When I think about the Old West—cowboys and cattle drives—I think about people like the Lone Ranger, John Wayne, Henry Fonda. Blame it on Hollywood, I guess. Movies from my childhood taught me that cowboys were white guys only. But in real life, Black cowboys were a thing, too. In fact, Black cowboys made up about twenty-five percent of the cattle industry in the late 1800s, following the end of slavery. Where Hollywood fails, picture books can redeem. Here are a few on the topic of the Old West:
This one hits close to home. The story is set in small towns north of Austin, Texas—Jenks-Branch, a settlement of freed slaves, and Taylor, Texas. I love stories about little-known African American historical figures. And I love stories where I can learn something new. Cowboy Bill Pickett made his claim to fame as a bronco-busting, bulldogging rodeo performer, who could “bite-hold a big-lipped cow.” I’ll just leave that right there.

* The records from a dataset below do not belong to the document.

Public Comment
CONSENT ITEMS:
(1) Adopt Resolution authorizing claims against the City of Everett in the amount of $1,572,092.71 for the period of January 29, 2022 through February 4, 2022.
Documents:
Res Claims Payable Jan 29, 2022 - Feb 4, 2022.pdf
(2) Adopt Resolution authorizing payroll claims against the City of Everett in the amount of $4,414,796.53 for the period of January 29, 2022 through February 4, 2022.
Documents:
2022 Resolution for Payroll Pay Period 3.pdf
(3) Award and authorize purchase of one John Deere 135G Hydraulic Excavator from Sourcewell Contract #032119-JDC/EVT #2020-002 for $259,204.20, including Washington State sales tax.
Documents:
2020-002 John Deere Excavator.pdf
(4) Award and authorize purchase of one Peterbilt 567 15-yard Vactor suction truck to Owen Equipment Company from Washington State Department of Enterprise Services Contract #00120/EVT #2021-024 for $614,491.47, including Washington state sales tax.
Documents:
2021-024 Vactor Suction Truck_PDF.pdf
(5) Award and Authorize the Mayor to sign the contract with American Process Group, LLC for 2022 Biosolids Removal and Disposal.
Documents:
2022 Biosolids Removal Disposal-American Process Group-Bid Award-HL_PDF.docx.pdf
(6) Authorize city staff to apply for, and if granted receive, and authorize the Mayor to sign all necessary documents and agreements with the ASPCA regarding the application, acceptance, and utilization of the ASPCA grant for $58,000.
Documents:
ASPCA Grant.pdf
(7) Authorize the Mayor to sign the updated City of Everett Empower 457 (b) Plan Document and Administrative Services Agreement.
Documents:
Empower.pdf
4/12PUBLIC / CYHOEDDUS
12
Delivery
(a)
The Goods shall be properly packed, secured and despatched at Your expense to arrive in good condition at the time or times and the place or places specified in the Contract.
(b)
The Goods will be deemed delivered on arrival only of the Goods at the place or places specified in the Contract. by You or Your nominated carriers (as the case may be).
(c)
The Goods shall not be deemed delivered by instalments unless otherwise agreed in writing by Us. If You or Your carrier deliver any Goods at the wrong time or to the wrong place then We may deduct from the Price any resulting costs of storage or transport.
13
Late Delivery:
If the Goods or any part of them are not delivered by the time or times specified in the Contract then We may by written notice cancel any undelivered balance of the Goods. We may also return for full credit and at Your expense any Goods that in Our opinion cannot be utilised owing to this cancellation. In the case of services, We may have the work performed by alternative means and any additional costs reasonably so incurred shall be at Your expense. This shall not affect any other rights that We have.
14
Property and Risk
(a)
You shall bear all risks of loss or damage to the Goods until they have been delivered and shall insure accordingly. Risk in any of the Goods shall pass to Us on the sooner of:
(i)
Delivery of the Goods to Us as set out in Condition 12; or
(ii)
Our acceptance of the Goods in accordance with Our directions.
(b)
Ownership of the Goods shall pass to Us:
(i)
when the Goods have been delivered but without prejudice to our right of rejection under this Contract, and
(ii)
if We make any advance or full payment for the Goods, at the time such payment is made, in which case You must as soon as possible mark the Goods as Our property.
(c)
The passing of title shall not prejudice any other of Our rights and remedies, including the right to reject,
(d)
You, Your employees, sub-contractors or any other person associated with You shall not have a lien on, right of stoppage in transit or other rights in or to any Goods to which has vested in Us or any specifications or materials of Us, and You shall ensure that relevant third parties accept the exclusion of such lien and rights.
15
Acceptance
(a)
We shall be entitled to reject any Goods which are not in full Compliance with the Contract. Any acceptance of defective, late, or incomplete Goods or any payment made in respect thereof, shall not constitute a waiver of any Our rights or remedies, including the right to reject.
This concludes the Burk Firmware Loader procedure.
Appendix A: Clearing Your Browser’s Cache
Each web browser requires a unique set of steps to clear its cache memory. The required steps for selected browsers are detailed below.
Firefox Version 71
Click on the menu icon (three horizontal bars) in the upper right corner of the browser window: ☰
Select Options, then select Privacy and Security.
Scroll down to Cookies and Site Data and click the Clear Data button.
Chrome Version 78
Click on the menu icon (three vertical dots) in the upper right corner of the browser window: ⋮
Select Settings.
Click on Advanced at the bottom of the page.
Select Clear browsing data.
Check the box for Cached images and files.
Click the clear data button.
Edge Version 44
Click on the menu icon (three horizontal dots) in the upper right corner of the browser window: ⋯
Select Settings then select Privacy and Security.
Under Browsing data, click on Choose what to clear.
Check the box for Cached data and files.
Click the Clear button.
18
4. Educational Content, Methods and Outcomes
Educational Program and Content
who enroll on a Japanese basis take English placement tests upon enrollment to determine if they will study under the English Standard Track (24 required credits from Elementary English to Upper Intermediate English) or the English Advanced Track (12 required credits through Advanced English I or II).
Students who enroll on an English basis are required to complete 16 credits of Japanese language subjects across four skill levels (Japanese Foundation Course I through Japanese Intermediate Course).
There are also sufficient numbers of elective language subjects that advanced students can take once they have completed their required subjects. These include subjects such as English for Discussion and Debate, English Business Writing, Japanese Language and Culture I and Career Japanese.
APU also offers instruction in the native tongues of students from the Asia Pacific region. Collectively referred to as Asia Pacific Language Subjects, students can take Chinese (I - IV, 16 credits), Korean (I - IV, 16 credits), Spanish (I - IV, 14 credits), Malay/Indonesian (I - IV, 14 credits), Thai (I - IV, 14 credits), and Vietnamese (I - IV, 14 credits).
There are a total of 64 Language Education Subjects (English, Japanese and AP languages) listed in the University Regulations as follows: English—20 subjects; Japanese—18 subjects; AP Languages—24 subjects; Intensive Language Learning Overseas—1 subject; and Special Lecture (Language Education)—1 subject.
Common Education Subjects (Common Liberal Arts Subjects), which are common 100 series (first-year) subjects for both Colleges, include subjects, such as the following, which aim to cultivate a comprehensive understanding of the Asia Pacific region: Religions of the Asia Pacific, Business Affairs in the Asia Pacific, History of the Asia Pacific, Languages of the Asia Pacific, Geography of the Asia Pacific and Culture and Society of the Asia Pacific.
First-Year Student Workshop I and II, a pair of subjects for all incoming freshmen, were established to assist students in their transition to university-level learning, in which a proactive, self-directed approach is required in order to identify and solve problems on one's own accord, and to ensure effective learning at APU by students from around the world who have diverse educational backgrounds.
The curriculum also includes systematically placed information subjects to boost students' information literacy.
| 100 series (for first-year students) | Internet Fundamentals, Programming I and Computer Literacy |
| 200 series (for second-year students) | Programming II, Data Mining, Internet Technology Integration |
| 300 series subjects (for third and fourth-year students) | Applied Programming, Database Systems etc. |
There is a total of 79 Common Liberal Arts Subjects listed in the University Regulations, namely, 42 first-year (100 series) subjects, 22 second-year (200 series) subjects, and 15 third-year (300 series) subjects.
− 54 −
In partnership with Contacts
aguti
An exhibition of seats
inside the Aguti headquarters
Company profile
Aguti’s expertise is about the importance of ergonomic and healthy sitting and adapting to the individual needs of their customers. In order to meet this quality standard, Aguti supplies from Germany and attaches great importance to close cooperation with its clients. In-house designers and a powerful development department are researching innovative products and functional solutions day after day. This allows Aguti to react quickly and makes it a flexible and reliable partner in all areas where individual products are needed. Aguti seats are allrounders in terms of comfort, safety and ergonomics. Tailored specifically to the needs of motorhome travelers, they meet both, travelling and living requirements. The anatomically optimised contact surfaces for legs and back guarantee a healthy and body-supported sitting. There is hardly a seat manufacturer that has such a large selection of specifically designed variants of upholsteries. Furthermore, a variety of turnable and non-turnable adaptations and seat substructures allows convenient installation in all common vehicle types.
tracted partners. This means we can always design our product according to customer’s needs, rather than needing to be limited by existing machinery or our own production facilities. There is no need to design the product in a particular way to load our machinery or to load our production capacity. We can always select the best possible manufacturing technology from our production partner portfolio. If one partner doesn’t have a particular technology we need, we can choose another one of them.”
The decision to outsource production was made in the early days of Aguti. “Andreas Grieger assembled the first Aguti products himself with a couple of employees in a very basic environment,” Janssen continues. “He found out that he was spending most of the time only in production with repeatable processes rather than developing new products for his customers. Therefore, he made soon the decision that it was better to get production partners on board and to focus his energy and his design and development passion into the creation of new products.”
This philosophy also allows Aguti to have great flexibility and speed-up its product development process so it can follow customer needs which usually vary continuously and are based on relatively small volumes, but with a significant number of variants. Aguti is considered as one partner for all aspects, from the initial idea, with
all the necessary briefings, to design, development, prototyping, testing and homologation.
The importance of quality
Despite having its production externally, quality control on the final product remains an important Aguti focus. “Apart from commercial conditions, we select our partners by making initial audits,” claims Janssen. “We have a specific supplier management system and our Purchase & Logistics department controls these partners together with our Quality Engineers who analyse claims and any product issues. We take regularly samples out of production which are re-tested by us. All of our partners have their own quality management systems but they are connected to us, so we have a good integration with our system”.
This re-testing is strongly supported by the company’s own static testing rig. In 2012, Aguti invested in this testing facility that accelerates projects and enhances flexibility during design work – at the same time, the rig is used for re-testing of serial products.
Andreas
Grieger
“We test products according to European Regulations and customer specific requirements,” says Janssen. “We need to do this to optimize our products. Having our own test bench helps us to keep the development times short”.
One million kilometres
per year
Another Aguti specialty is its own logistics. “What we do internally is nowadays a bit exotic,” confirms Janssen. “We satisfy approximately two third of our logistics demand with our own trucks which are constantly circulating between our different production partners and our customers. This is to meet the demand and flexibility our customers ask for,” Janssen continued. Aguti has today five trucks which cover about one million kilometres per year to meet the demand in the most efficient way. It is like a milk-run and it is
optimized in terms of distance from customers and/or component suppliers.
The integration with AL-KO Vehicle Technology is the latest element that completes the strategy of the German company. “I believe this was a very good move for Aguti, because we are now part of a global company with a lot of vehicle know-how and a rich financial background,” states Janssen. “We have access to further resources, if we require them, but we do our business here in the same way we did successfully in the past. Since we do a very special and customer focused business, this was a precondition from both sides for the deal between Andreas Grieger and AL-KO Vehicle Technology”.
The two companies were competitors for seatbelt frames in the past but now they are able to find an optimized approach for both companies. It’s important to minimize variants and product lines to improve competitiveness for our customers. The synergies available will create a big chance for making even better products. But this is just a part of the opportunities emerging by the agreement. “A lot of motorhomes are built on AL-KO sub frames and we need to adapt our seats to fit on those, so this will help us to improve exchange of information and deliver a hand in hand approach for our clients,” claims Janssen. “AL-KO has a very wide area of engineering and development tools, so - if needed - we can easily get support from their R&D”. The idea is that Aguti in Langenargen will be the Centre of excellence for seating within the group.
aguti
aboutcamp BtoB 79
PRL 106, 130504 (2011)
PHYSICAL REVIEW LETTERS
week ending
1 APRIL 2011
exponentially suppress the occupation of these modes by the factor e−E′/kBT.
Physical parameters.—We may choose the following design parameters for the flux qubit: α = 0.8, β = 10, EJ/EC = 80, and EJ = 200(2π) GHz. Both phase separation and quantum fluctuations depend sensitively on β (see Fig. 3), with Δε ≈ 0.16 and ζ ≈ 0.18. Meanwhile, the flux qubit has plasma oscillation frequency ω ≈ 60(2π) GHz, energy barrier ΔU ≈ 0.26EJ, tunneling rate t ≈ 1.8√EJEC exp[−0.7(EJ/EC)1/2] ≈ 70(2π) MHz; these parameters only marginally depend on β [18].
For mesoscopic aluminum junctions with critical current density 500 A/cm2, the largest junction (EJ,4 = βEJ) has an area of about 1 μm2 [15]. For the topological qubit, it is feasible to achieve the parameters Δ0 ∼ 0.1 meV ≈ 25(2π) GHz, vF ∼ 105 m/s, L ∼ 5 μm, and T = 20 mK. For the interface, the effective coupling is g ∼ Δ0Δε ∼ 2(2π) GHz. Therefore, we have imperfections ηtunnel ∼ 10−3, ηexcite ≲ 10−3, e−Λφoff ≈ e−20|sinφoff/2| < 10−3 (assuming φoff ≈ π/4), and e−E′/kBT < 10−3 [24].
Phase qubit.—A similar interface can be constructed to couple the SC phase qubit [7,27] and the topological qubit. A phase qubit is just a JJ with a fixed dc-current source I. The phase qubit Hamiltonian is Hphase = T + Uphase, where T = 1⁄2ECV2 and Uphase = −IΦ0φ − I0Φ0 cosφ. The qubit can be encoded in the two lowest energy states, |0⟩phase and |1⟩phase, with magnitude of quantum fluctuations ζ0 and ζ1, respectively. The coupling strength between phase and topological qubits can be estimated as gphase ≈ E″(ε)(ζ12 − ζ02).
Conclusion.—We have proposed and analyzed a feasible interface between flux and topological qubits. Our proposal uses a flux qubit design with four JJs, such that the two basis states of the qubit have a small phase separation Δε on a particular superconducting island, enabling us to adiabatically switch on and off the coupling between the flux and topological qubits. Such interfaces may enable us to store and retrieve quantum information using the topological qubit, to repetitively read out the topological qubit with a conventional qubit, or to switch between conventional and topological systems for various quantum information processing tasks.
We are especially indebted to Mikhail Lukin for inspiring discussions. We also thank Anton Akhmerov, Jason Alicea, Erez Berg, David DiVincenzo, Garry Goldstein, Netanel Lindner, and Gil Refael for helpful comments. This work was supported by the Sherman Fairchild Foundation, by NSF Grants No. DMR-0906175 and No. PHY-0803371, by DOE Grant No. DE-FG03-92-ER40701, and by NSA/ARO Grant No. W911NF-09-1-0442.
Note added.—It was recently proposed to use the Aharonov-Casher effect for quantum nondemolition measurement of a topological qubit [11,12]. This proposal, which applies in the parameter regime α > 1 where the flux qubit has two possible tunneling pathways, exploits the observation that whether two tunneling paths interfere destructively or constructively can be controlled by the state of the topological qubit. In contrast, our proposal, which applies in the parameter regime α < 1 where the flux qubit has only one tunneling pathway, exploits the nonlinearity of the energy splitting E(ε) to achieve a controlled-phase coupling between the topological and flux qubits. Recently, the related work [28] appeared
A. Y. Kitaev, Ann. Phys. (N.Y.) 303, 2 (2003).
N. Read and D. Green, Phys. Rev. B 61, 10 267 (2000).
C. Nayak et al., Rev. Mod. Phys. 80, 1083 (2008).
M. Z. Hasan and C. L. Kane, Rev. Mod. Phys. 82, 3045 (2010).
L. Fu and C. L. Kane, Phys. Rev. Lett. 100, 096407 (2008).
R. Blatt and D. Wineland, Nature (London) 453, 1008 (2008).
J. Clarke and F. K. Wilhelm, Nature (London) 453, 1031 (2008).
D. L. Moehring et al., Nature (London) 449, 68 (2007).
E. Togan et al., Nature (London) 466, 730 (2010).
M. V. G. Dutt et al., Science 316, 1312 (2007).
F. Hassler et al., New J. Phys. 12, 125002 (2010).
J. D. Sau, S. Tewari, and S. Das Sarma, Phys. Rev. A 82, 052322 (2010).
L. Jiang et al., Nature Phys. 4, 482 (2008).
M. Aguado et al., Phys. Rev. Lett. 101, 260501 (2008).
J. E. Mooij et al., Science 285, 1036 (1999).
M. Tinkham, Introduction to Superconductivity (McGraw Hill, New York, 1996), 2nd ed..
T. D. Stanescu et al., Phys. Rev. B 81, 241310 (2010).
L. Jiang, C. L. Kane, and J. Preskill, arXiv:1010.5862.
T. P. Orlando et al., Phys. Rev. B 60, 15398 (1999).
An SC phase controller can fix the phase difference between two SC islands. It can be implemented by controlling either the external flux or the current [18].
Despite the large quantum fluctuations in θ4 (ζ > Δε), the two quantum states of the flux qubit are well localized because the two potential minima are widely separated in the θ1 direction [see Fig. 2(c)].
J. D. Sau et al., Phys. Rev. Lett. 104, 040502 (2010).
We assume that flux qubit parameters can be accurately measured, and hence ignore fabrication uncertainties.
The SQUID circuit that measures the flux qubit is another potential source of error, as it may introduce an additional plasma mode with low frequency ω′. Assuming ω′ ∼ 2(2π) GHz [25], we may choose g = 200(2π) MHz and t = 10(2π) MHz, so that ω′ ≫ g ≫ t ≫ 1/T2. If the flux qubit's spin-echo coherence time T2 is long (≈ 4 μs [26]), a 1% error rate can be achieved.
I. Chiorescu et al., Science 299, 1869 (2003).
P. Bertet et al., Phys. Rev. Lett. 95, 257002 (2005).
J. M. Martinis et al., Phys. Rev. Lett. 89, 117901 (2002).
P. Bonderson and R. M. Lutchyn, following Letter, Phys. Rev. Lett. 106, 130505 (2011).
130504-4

Bass Reeves was one bad dude, and I totally mean that in a good way. This former slave became one of the first Black U.S. deputy marshals west of the Mississippi, credited with arresting over 3000 true bad guys. He was adored by some, and hated by others who couldn’t palate the image of a Black man with a badge. It’s a handsome book, adorned with a Coretta Scott King Award sticker for illustration.
The illustrations of cowboy life are simply stunning. Pinkney’s command of his medium—watercolor and pencil—are on full fleek. The story is based on an incident in the life of Texas cowboy Bob Lemmons, a former slave, who sets out to corral a herd of wild mustangs. Along with his black stallion, Warrior, they track the stallions for days. While Lemmons never learned to read words, he was an expert in reading animals. He knew about horses. He become one of them, infiltrating the herd. He become their leader. I loved the way the story ended, with this Black cowboy leading the herd back to the big corral, having done what few other men, Black or white, could do by themselves.
I’ll admit, I haven’t read this book yet. I’ve ordered it, and I am over-the-top excited anticipating it’s arrival. With four starred reviews so far, I’m certain it will not disappoint.